ALASKA SALMON FISHING : Kenai River Provides New Meaning to Sport of Kings
SOLDOTNA, Alaska — Bill Yamashita thought he’d seen it all. But he should have known better. He had never been to Alaska.
Yamashita, 69, from Marina del Rey, sat on a park bench under a rainy Alaska sky and watched the Kenai River roll by below him. He was in a mild state of shock, scarcely believing the morning’s fishing he’d just experienced.
“I’ve fished most of the major salmon streams from the Oregon line to Central California,” he said. “I’ve fished for sailfish and marlin in Mexico, at Cancun and Loreto; and I’ve done a lot of tuna fishing in Hawaii’s Molokai Channel.
“But I’ve never seen anything like this. I’ve never seen a body of water like this, where the fish are so uniformly big.”
He was asked if he’d return to fish the Kenai.
“Return to fish? Heck, right now I’m thinking of moving up here. I’m going to skip my afternoon fishing and go find a real-estate agent.”
Yamashita and his fishing partner from Marina del Rey, Fred Miyashiro, had just had their day of days. Yamashita had caught and kept one king salmon that weighed 40 pounds and released six others in the 25- to 35-pound class. Miyashiro kept a 35-pounder and released five between 25 and 35 pounds.
They were fishing out of Tim Berg’s Alaskan Fishing Adventures lodge in Soldotna, a Kenai River lodge on Alaska’s Kenai Peninsula, about 65 miles southwest of Anchorage. And Yamashita and Miyashiro didn’t even have the best of it. On the morning they fished, for the 15 or so fishermen at the lodge, 40- to 50-pound kings were common, a couple of 60s were caught and another angler returned with a 76-pounder.
When the kings are running on the Kenai, you can be humiliated if you catch a 30- or 35-pound salmon. You’re assaulted with scorn and ridicule by your fishing partners. The hazing is unbearable. You try to release a fish of such size under the waterline, where no one can see how small it is.
For Yamashita, it was a very good day on a very good river that’s having a very good year. A Soldotna fisherman caught a person-size king last May 17, 97 pounds, 4 ounces. That’s the largest king salmon ever caught on a rod and reel. Not that the Kenai needed the exposure. Most Alaska salmon fishermen already considered it Alaska’s greatest salmon stream.

Source data:
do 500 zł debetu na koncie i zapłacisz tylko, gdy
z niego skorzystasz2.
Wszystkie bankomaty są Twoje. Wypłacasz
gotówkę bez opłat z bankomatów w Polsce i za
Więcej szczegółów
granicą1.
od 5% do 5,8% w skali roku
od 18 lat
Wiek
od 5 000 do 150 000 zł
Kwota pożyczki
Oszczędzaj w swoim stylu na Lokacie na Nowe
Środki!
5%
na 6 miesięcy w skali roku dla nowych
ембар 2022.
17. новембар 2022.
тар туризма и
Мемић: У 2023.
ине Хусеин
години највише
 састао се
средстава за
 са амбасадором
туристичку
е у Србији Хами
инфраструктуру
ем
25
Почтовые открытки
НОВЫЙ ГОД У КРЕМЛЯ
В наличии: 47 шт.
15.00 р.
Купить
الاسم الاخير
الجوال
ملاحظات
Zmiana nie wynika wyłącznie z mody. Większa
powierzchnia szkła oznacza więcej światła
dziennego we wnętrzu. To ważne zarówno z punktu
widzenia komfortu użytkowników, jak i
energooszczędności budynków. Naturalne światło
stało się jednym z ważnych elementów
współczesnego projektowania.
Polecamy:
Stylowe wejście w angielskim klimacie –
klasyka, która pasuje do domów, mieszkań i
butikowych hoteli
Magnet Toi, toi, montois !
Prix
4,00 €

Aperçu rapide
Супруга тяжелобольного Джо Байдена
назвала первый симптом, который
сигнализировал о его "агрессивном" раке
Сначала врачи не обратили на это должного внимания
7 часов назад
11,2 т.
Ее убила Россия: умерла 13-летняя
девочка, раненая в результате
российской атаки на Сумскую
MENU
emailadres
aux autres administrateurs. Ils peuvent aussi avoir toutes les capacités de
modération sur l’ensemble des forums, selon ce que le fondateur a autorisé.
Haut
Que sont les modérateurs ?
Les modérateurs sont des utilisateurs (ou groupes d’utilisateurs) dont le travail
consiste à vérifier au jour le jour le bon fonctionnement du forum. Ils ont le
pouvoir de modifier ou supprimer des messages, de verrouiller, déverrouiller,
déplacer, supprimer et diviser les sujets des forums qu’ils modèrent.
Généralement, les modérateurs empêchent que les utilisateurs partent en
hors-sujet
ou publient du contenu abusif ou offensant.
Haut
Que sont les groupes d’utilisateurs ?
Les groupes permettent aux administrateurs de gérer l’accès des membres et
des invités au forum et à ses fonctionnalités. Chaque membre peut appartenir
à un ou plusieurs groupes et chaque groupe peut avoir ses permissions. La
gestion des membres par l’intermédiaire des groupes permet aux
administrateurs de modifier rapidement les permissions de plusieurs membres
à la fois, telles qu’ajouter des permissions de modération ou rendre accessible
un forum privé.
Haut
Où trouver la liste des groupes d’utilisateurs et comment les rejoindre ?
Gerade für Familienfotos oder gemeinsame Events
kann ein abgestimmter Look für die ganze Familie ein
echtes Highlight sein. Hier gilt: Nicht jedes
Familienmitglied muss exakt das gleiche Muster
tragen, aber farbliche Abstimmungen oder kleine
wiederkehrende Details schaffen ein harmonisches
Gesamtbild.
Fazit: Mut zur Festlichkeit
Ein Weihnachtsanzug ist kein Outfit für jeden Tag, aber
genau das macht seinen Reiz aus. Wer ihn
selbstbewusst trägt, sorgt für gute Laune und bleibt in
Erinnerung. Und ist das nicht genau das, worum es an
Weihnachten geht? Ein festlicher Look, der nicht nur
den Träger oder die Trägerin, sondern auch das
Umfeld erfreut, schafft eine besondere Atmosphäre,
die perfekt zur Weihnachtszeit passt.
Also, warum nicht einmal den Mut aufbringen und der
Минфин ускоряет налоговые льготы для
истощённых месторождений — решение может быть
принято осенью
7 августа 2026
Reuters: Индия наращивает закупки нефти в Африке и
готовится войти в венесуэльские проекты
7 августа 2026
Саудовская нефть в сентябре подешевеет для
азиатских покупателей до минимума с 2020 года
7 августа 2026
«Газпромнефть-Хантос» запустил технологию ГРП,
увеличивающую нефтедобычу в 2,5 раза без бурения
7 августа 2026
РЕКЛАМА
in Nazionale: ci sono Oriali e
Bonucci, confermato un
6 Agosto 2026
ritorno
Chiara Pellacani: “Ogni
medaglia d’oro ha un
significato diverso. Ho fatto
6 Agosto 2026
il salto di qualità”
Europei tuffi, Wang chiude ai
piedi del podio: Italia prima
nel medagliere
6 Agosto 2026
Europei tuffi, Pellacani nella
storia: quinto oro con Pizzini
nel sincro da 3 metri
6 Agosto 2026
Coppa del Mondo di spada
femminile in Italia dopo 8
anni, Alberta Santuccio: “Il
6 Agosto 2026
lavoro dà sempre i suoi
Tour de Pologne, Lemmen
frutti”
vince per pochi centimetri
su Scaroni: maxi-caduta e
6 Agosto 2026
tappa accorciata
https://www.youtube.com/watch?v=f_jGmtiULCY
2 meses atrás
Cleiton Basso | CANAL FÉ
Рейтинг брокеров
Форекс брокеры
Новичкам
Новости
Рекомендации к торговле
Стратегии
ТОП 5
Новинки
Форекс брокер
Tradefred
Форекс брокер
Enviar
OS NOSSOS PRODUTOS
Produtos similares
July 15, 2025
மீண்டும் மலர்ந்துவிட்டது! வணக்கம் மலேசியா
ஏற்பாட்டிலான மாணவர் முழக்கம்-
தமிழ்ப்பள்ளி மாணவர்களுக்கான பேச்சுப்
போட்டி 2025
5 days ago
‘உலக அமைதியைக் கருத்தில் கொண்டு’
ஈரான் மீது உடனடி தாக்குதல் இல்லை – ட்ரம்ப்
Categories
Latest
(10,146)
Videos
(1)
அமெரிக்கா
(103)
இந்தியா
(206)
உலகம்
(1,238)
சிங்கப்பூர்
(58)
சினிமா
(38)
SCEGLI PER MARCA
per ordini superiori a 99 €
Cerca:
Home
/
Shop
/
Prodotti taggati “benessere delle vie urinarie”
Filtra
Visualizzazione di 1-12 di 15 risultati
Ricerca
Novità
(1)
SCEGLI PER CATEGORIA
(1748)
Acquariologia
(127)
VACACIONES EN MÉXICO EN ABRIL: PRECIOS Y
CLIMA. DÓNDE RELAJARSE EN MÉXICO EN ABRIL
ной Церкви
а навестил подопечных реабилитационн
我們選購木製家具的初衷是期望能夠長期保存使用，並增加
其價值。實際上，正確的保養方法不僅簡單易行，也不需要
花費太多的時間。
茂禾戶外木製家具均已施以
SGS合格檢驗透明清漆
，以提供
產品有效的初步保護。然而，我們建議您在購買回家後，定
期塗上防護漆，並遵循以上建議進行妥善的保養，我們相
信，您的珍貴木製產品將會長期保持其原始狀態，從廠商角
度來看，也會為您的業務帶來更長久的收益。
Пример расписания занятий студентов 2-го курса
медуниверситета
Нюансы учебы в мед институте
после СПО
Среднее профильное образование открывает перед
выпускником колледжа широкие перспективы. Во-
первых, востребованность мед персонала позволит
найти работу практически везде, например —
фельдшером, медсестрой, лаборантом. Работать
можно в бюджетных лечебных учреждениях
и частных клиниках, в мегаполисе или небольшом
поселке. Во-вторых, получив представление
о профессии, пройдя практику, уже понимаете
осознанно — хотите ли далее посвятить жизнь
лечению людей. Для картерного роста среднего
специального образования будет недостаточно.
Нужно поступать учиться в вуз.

Required tasks:
(1) Copy the entries word for word, from the first line of the source data through the line that contains "energooszczędności budynków. Naturalne", with both of those lines included.
(2) Resume the article on king salmon fishing along the Kenai River, picking up right after its final sentence.

Answers in order:
(1)
do 500 zł debetu na koncie i zapłacisz tylko, gdy
z niego skorzystasz2.
Wszystkie bankomaty są Twoje. Wypłacasz
gotówkę bez opłat z bankomatów w Polsce i za
Więcej szczegółów
granicą1.
od 5% do 5,8% w skali roku
od 18 lat
Wiek
od 5 000 do 150 000 zł
Kwota pożyczki
Oszczędzaj w swoim stylu na Lokacie na Nowe
Środki!
5%
na 6 miesięcy w skali roku dla nowych
ембар 2022.
17. новембар 2022.
тар туризма и
Мемић: У 2023.
ине Хусеин
години највише
 састао се
средстава за
 са амбасадором
туристичку
е у Србији Хами
инфраструктуру
ем
25
Почтовые открытки
НОВЫЙ ГОД У КРЕМЛЯ
В наличии: 47 шт.
15.00 р.
Купить
الاسم الاخير
الجوال
ملاحظات
Zmiana nie wynika wyłącznie z mody. Większa
powierzchnia szkła oznacza więcej światła
dziennego we wnętrzu. To ważne zarówno z punktu
widzenia komfortu użytkowników, jak i
energooszczędności budynków. Naturalne światło

(2)
Chuck Tennin, from North Hollywood, sat near the bow of one of Tim Berg’s dozen 20-foot aluminum fishing boats. He felt the 3/4-ounce sinker bounce heavily off the rocks on the Kenai’s bottom. The sinker was holding the Spin-N-Glo attractant near the bottom.
Berg was allowing the boat to drift downriver. It was almost 6 a.m. on a bitterly cold morning and a soft rain was falling. Along the way, fishermen in bright yellow or red rain slickers in other boats were hooked up. Struggling with bent rods, they shouted excitedly. Ken Lescoe, another guide in the boat, looked at the sky and said: “Actually, Soldotna is in Alaska’s banana belt. When it’s 30 in Anchorage, it’s 40 here.”
Suddenly, Tennin’s rod tip took an almost violent downward lunge.
“Set it!” Berg shouted, and Tennin did--he pulled back hard on his rod, setting the hook. But almost immediately, this salmon had everything going its way.
First, Tennin’s reel popped off his rod, shifting gears into free spool as it did. With Lescoe’s help, Tennin managed to get his reel reattached to the rod, but now he had another problem: a backlash. His reel looked like a bird’s nest.
While Tennin frantically untangled his line, the fish showed, just off the stern. It looked like a king in the 20- to 30-pound class. As Tennin finally untangled the backlash, he discovered he had one last problem to surmount: a rod tip snare. He fixed that, and finally battled his first Kenai king.
He had it at the boat in short order, about a 25-pounder. It was released.
“I want a 60-pounder, nothing less,” Tennin said. “I’ve got a perfect spot for it on my wall at home.”
Several days later, he caught one, a 63-pounder.
In seven days on the Kenai, Tennin caught and released 14 kings weighing more than 50 pounds each.
Lescoe set up Tennin’s rig for another try. First, with a small file, he sharpened both 6.0 hooks, about three inches apart at the attractant, and attached hunks of salmon roe to them. Tennin cast the rig and allowed it to bounce along the bottom again, about 50 feet behind the boat.
Next to get a strike was Times photographer Don Kelsen. He battled what appeared to be a much bigger salmon than Tennin’s. The fish made two long, powerful runs. In 10 minutes, he had a 35- to 40-pound king at the boat, and he kept it. Later, it weighed 38 pounds. As he admired his prize, Kelsen announced it was the first fish he had ever caught in his life.
Then he added: “Without hand grenades, that is.”
“Without what?” someone asked.
“In Vietnam, we fished with grenades,” Kelsen said. “We dropped them in the river for little kids, when we saw them fishing. It brought up all kinds of fish for them.”
Berg turned the boat around, to head it upstream for another three-mile drift down the Kenai. His passengers zipped up jackets and rain-slickers, tied down their hoods and put their hands in pockets or put on gloves for the 25 m.p.h. ride through the icy morning air.
Halfway back, Berg suddenly stopped the boat. Two yearling moose were grazing near shore in knee-high, moist grass. They frequently turned, to study the boat traffic. Berg allowed the boat to drift within about 100 feet of the two animals, while his passengers took pictures. At that point, the animals bolted, trotting off on legs that seemed too long for their bodies.
A bald eagle’s nest was discovered overhead, occupied by a scowling eagle. Click-click-click . . . end of wildlife show. Back to the serious stuff--fishing for America’s biggest salmon in a little river in the biggest state.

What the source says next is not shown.